Question: How do I respond to false accusations from an older adult with dementia? (You stole my keys! You’re trying to poison me!)
Answer: Paranoia in elders with dementia usually sets in when they have deteriorating control of their functional independence, loss of logical reasoning and judgment. Blaming/false accusations are considered to be part of the psychological manifestations of dementia. So, like all other symptoms, always ensure you have consulted with a geriatrician or neurologist on the overall diagnosis and any medication regimen. The scope of this response is limited to functional recommendations.
Paranoia, anxiety, depression and or hallucination (either all or some) can be warning indicators for progression of dementia. When a person is unable to solve complex tasks (such as the sequence of cooking, grocery shopping, managing finances, etc.), it can be frustrating, and frustration without resolution can often result in further decline in cognitive and psychosocial skills. So, the first thing to do with accusations is to know and reassure yourself their intention is NOT to accuse you. This is very important so you don’t get defensive and allow the situation to escalate.
Stay calm and provide validation to the thought (not the words or the accusation in itself); often saying, “You stole my keys,” can be a reflection of their frustration in not being able to drive.
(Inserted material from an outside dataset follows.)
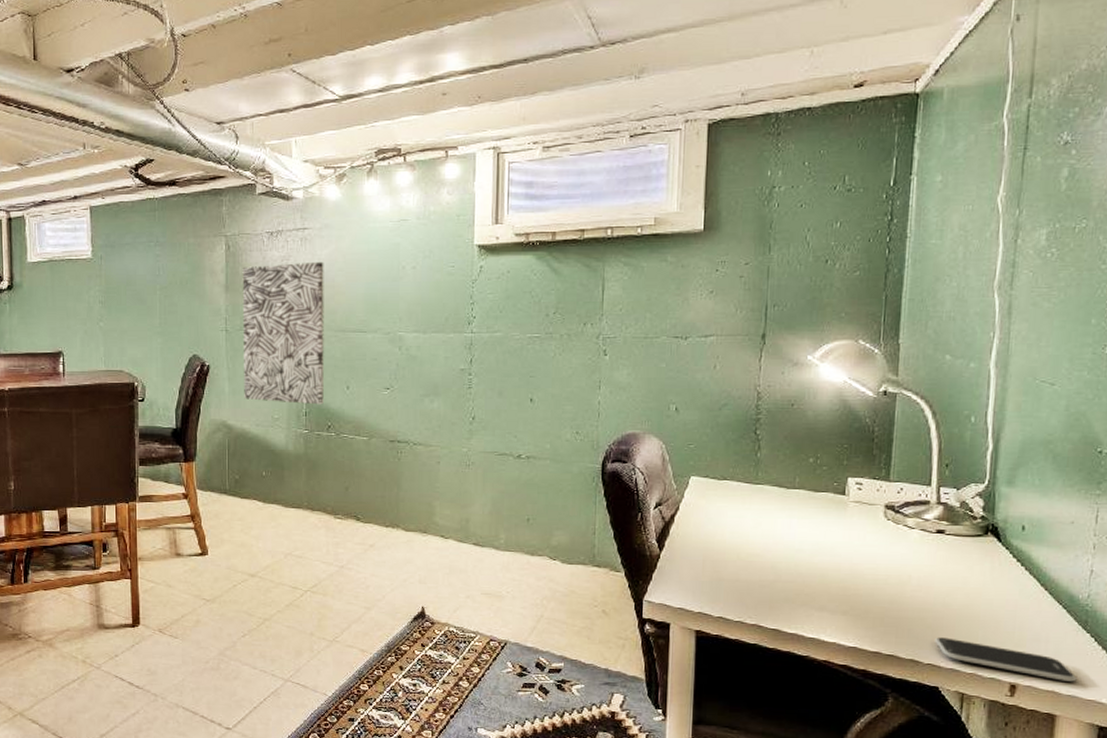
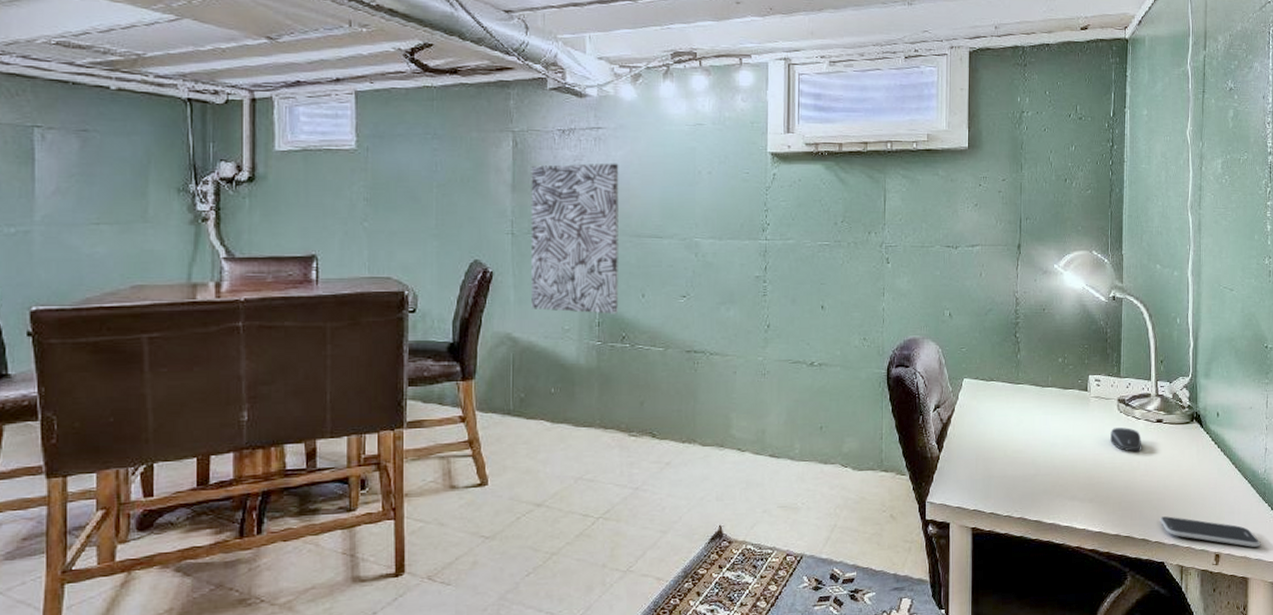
computer mouse: none [873,537,916,564] -> present [1110,427,1142,452]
Most people feel the accusations are targeted at the individual. Often, that is not the case. In my decades of working with family members, I often encounter the inability of a family member to depersonalize the accusation and step outside the circle of friction to objectively respond to the accusations. In such cases, removing the target of frustration is recommended.
Persons with dementia sense non-verbal cues better than verbal comprehension. Hence, not showing anger or frustration but instead exhibiting control in a kind, affirmative way can go a long way.
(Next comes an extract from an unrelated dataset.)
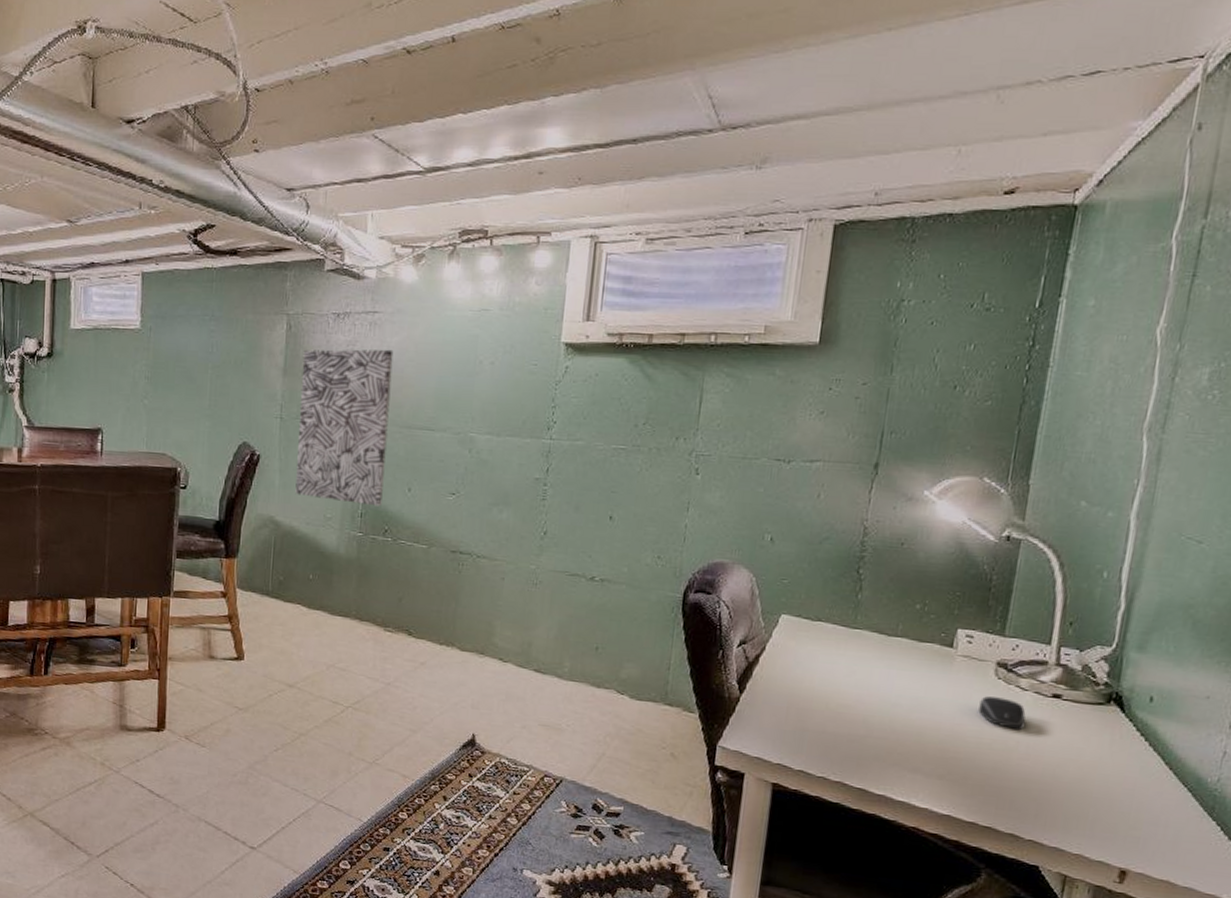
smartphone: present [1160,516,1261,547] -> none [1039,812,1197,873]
Redirection can be effective at times; although when it’s done without validating the underlying anxiety, it can have less impact.
Lastly, remember there is NO one size fits all, and many times what works the first time may or may not work again. So, endeavor to have a sense of humor while still being respectful of their anxiety; it’s helpful for both the person with dementia as well as the targeted caregiver—and more effective than using logic or rationale to argue your way out.